Christian Müller auf steinigen Pfaden im Gebirge. © privat

Der Iran tut es den Müllers besonders an. 10 000 Kilometer legen sie allein hier zurück. Am beeindruckendsten: die kleine Insel Hormus. Sie liegt 16 Kilometer südlich der iranischen Küste und ist beinahe kreisrund. Es ist eine Insel für Aussteiger und Menschen, die man hierzulande wohl als Hippies bezeichnen würde. „Auf Hormus schläft Allah“, lernen die drei Speyerer, die immer wieder auf Reisende aus Europa und sogar aus Speyer treffen. Soll heißen: Auf Hormus schaut Allah nicht so genau auf die Regeln.

Ein Höhepunkt: Der Besuch der Insel Hormus. © Fridamaelle

Unter den Iranerinnen, die sie im ganzen Land kennenlernen, sind mitunter systemkritische Leute. „Du spürst das bei vielen, wenn das Kopftuch zu Hause schnell fällt“, sagt Erika. Was sie oft zu hören bekommen ist: „Herzlich willkommen. Die Menschen hier sind fantastisch. Nur die Regierung ist sch...“ Tatsächlich werden sie nachts mindestens zweimal von vermummten Menschen angehalten und kontrolliert, die sich später als Militärpolizisten entpuppen. „Wir hatten im Iran schon das Gefühl, einigermaßen unter Beobachtung zu stehen,“ resümiert Christian und erwähnt die Angst des Regimes vor Spionen aus dem Westen. Fotos von Raffinerien und anderen Bauten seien ihnen explizit verboten worden.

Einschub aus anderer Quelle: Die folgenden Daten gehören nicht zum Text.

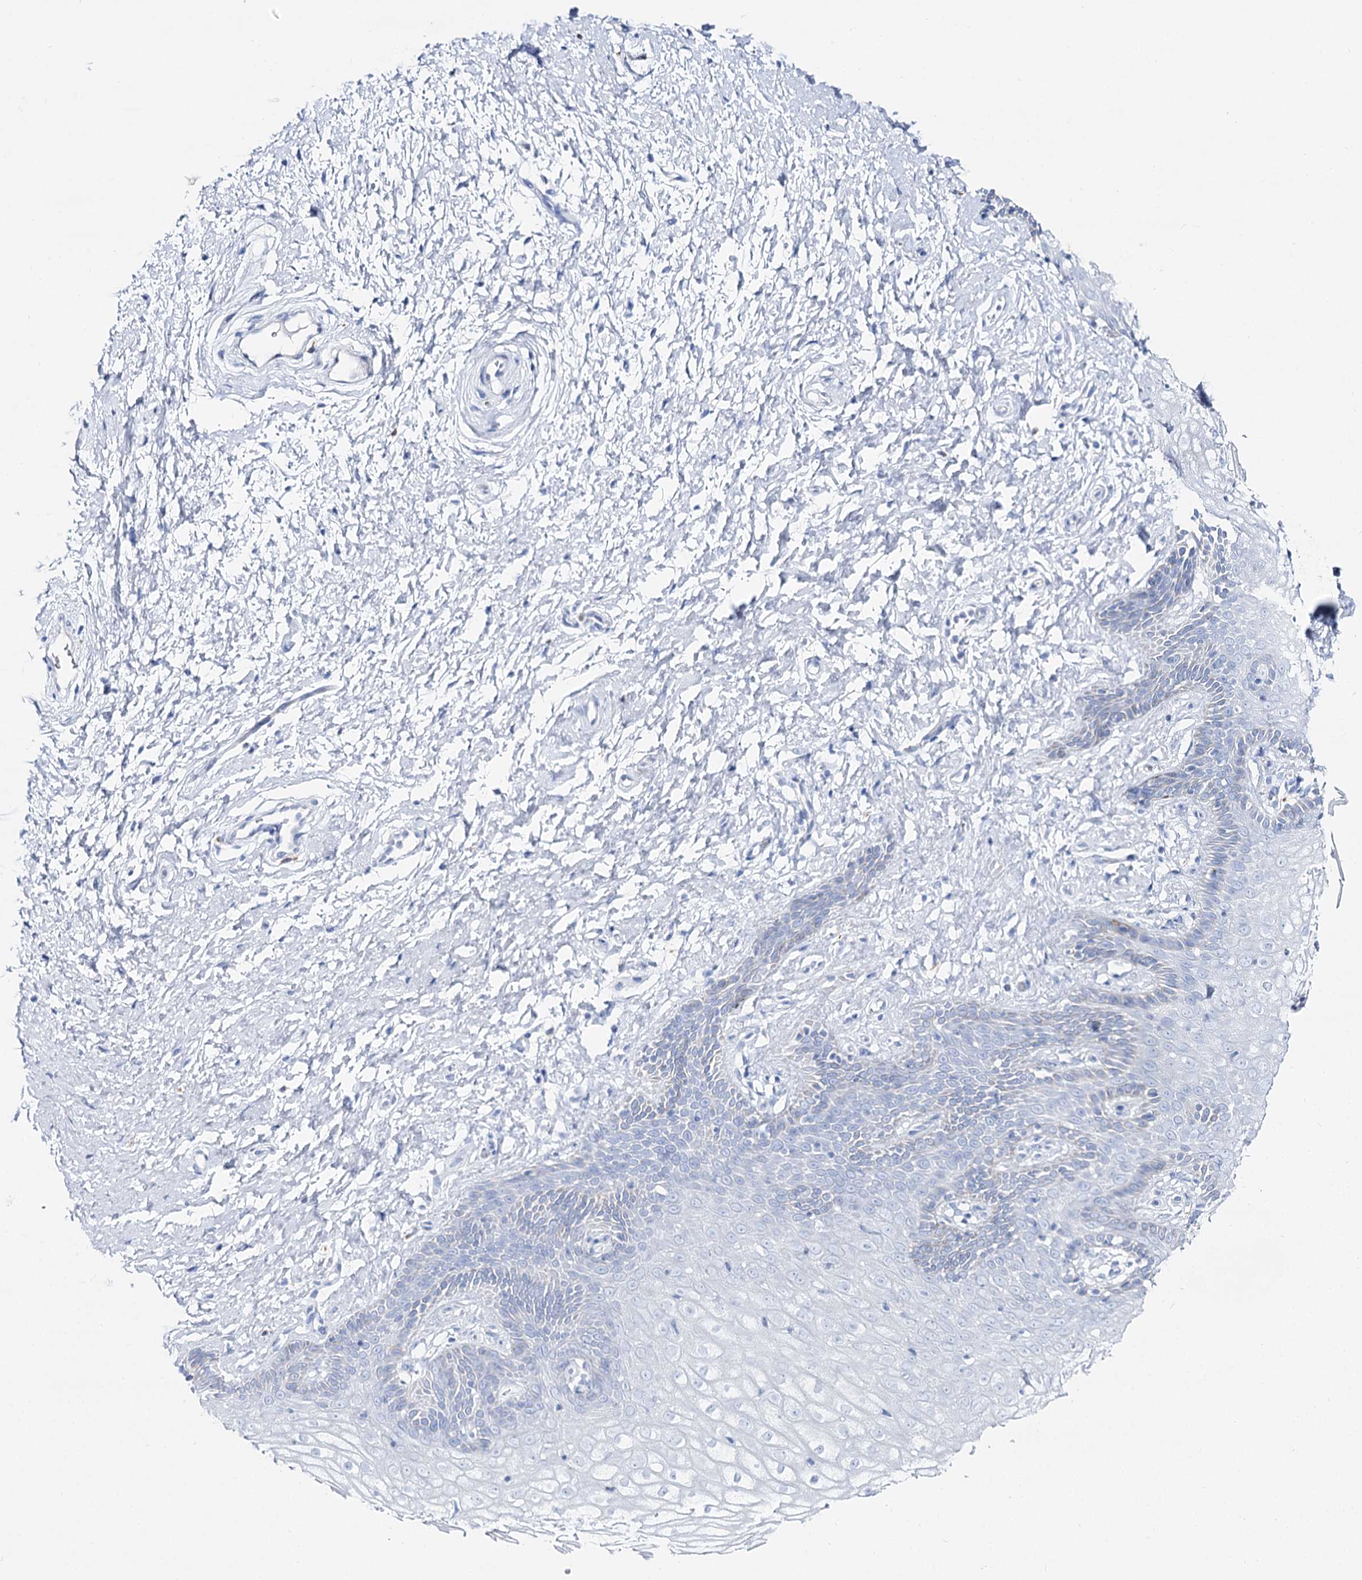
{"staining": {"intensity": "weak", "quantity": "<25%", "location": "cytoplasmic/membranous"}, "tissue": "vagina", "cell_type": "Squamous epithelial cells", "image_type": "normal", "snomed": [{"axis": "morphology", "description": "Normal tissue, NOS"}, {"axis": "topography", "description": "Vagina"}, {"axis": "topography", "description": "Cervix"}], "caption": "IHC photomicrograph of normal human vagina stained for a protein (brown), which shows no positivity in squamous epithelial cells.", "gene": "SLC3A1", "patient": {"sex": "female", "age": 40}}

Von einer revolutionären Stimmung sei Anfang des Jahres aber noch nichts spürbar gewesen. Spürbar unterschiedlich sind hingegen die Preise für Diesel. Da wird der große Tank des Vans auch mal mit drei Euro voll. Die ganz großen Autopannen bleiben aus. Einmal müssen sie die Frontscheibe wechseln. Was sie nicht erreichen, ist Indien. „Wegen Corona geschlossen“, könnte man sagen. Und so fahren sie erst gar nicht nach Pakistan hinein. In Georgien treffen sie auf Menschen, die wegen des Ukraine-Krieges aus Russland fliehen. Nach Aserbaidschan dürfen sie aus für sie unerfindlichen Gründen nicht mit dem eigenen Auto einreisen, aber fliegen dürften sie. Die Müllers verzichten darauf.

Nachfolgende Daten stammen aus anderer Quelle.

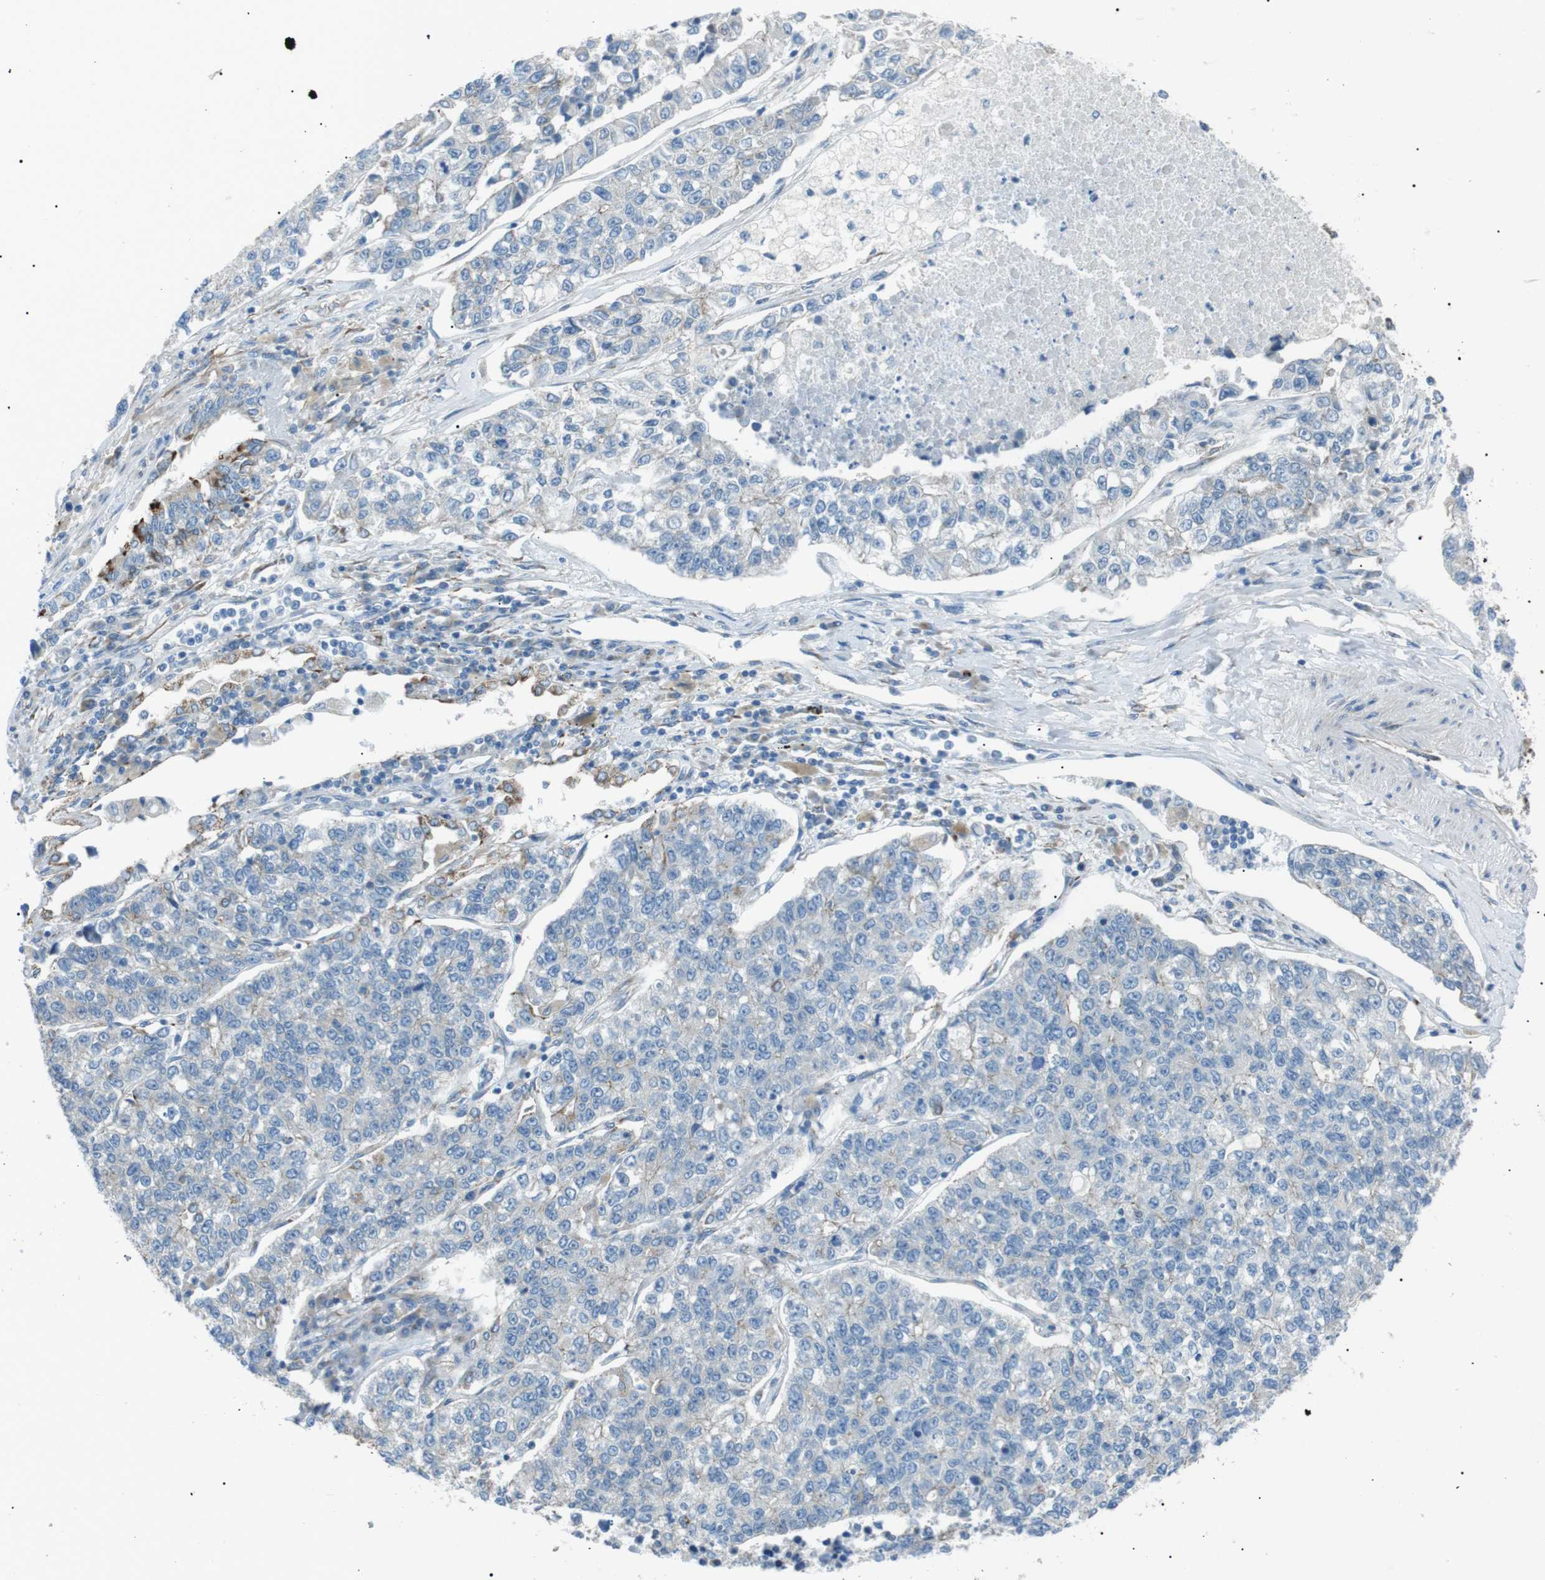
{"staining": {"intensity": "negative", "quantity": "none", "location": "none"}, "tissue": "lung cancer", "cell_type": "Tumor cells", "image_type": "cancer", "snomed": [{"axis": "morphology", "description": "Adenocarcinoma, NOS"}, {"axis": "topography", "description": "Lung"}], "caption": "DAB (3,3'-diaminobenzidine) immunohistochemical staining of human lung cancer (adenocarcinoma) reveals no significant positivity in tumor cells.", "gene": "MTARC2", "patient": {"sex": "male", "age": 49}}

Kritisch beäugt werden sie in den Kurdengebieten des Nordirak. Unweit schlagen an einem Tag Raketen ein. Die Peschmerga-Milizen stellen Fragen, die ungefähr so lauten: „Was um Gottes Willen wollt ihr hier?“ Erika erinnert sich, dass die Menschen nicht verstehen können, warum man in ihr „schönes“ Land möchte. „We are Tourists“, sagen die Müllers. „Tourists or Terrorists?“, lautet die Antwort der Kontrolleure. Ins Tal von Lalisch, etwa 60 Kilometer nördlich der Stadt Mosul, fahren sie trotzdem. Hier besuchen sie das zentrale Heiligtum der Jesiden. Es entstehen schöne Bilder, die sie in ihren Herzen tragen, ehe sie sich auf den Rückweg nach Mitteleuropa machen, wo der Gedanke entsteht, einen Vortragsabend zu gestalten, der noch nicht terminiert ist.